In sum, Hopson can offer no credible evidence from which a rational trier of fact could determine that Continental’s explanation for its decision to terminate Hopson (and to retain Jordan) as part of a legitimate RIF was a pretext for intentional race and/or age discrimination. Accordingly, this Court grants Continental’s motion for summary judgment.
CONCLUSION
For the foregoing reasons, Continental’s motion for summary judgment is granted in its entirety. Hopson’s claims for race and sex discrimination are dismissed with prejudice.
. Grochocinski did not know Hopson, was unaware of her age, and did not know that she, in particular, would be discharged when he made the decision to phase out the MAC system.
. A third Continental employee, Peter Gonzalez, a Hispanic man employed in Continental's Specialty Operations Group, was also terminated as a result of CRG’s decision to do away with the MAC system.

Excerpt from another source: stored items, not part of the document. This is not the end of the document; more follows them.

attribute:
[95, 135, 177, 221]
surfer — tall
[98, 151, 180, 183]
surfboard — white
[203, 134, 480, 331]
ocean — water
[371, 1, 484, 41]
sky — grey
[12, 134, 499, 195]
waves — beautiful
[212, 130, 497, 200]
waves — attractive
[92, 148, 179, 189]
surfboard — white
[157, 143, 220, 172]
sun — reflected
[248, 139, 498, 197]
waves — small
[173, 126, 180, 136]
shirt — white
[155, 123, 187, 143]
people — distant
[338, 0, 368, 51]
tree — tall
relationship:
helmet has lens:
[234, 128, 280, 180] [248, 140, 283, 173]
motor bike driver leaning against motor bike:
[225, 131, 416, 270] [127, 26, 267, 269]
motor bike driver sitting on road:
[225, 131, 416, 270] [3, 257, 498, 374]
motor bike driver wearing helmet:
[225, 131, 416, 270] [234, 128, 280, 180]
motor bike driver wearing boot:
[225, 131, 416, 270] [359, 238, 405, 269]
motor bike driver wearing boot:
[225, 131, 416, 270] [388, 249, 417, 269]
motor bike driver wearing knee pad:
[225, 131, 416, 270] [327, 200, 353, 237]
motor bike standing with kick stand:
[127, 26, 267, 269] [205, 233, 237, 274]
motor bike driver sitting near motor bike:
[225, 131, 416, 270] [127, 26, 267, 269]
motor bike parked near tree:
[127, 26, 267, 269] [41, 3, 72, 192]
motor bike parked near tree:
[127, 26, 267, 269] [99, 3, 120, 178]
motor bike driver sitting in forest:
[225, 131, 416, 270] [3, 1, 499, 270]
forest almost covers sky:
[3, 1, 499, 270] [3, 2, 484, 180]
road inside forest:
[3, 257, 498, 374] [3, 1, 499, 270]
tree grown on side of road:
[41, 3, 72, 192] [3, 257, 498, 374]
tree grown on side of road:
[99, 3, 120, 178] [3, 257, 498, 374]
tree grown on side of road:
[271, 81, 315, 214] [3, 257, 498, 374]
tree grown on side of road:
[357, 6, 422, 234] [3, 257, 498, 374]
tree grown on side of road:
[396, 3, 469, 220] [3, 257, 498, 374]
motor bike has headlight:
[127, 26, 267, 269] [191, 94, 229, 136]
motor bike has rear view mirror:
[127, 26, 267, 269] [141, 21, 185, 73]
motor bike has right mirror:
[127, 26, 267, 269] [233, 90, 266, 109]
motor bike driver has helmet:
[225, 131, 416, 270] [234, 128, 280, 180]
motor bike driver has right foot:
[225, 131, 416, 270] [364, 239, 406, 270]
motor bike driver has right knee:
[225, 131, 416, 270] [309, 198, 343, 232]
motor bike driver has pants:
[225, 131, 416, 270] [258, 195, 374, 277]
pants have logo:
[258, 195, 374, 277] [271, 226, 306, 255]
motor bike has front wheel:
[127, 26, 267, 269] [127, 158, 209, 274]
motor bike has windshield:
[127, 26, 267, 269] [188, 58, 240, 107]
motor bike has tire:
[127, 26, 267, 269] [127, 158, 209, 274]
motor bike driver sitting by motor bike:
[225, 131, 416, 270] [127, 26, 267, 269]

. As this fact appears to be the only evidence offered by Hopson in support of her race discrimination claim, that claim must fail. The mere fact that Hopson is African-American and was terminated by Continental is not enough to raise the reasonable inference that Continental intentionally discriminated against Hopson because of her race. Such an inference is particularly unreasonable in light of the facts that (1) Jordan — the employee retained by Continental after the RIF — also is African-American, and (2) Shniderman, who was discharged along with Hopson, is Caucasian.